▸ Consigne de travail
Citez mot pour mot le passage de l'extrait sur l'exonération des parts ou actions de société qui commence par « II. – Après l’article 885 I quater du code » et se poursuit jusqu'à « a été demandée. ».

▸ Extrait à lire
II. – Après l’article 885 I quater du code général des impôts, il est inséré un article 885 I … ainsi rédigé :

« Art. 885 I ... – I. – Les parts ou actions d’une société ayant une activité industrielle, commerciale, artisanale, agricole ou libérale ne sont pas comprises dans les bases d’imposition à l’impôt de solidarité sur la fortune lorsque ces parts ou actions restent la propriété du redevable pendant une durée minimale de dix ans, courant à compter du premier fait générateur au titre duquel l’exonération a été demandée.

« II. – L’exonération s’applique lorsque la société détenue directement par le redevable possède une participation dans la société qui exerce une des activités visées au I. La valeur des titres de cette société bénéficie de l’exonération prévue au I, à proportion de la valeur réelle de son actif brut qui correspond aux titres de la société qui exerce une des activités visées au I.

« III. – L’exonération s’applique également lorsque la société détenue directement par le redevable possède une participation dans une société qui, elle-même, détient les titres d’une société exerçant une des activités visées au I. Dans cette hypothèse, l’exonération partielle est appliquée à la valeur des titres de la société détenus directement par le redevable, dans la limite de la fraction de la valeur réelle de l’actif brut de celle-ci représentative de la valeur de la participation indirecte exerçant une des activités visées au I.

« IV. – L’exonération est acquise au terme d’un délai global de conservation de dix ans. Au-delà de ce délai, est seule remise en cause l’exonération accordée au titre de l’année au cours de laquelle le redevable cède les titres qu’il s’est engagé à conserver.

« V. – En cas de non-respect de la condition de détention prévue au I par suite d’une fusion ou d’une scission au sens de l’article 817 A, d’une augmentation de capital, ou d’un apport en société, l’exonération n’est pas remise en cause si les titres reçus en contrepartie de l’opération concernée sont conservés jusqu’au même terme par le redevable. Cette exonération n’est pas non plus remise en cause lorsque la condition prévue au I n’est pas respectée par suite d’une annulation des titres pour cause de pertes ou de liquidation judiciaire.

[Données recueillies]
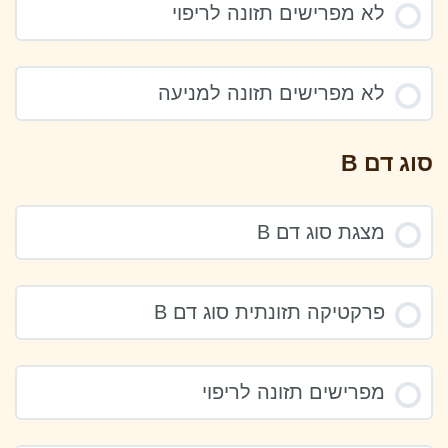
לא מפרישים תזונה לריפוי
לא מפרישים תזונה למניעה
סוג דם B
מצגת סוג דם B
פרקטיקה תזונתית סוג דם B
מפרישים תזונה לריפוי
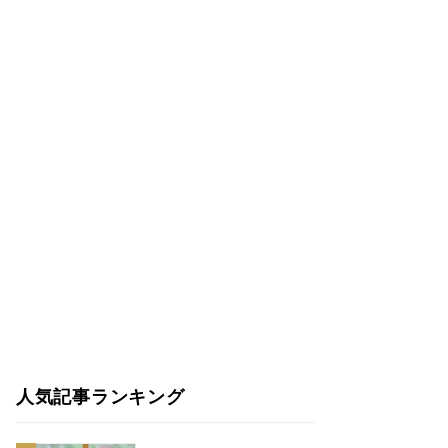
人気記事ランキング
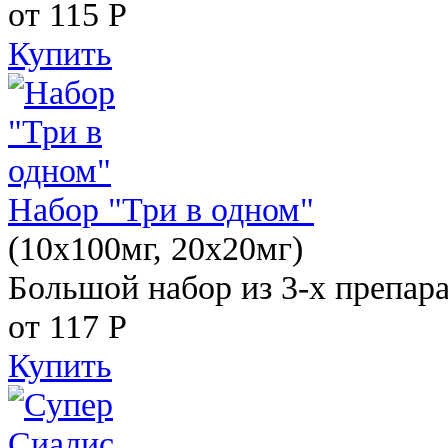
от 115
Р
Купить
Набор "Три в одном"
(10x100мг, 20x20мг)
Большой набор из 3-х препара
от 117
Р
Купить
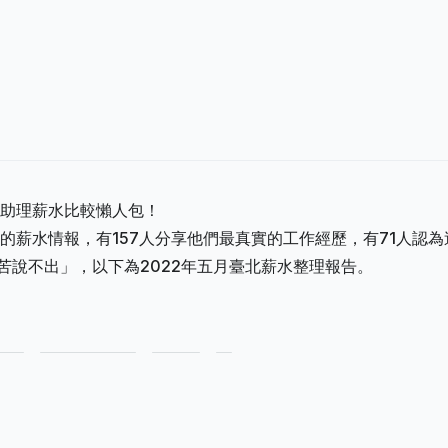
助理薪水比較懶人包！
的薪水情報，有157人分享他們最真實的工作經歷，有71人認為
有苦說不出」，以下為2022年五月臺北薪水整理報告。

...

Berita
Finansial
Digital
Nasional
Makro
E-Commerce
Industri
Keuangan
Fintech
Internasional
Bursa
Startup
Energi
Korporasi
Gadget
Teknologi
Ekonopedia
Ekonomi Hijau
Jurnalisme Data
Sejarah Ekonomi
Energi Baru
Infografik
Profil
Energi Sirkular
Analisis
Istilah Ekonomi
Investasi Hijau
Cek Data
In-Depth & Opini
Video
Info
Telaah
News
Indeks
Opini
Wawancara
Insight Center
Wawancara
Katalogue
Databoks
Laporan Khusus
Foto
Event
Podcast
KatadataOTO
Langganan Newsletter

▸ Réponse attendue
II. – Après l’article 885 I quater du code général des impôts, il est inséré un article 885 I … ainsi rédigé :

« Art. 885 I ... – I. – Les parts ou actions d’une société ayant une activité industrielle, commerciale, artisanale, agricole ou libérale ne sont pas comprises dans les bases d’imposition à l’impôt de solidarité sur la fortune lorsque ces parts ou actions restent la propriété du redevable pendant une durée minimale de dix ans, courant à compter du premier fait générateur au titre duquel l’exonération a été demandée.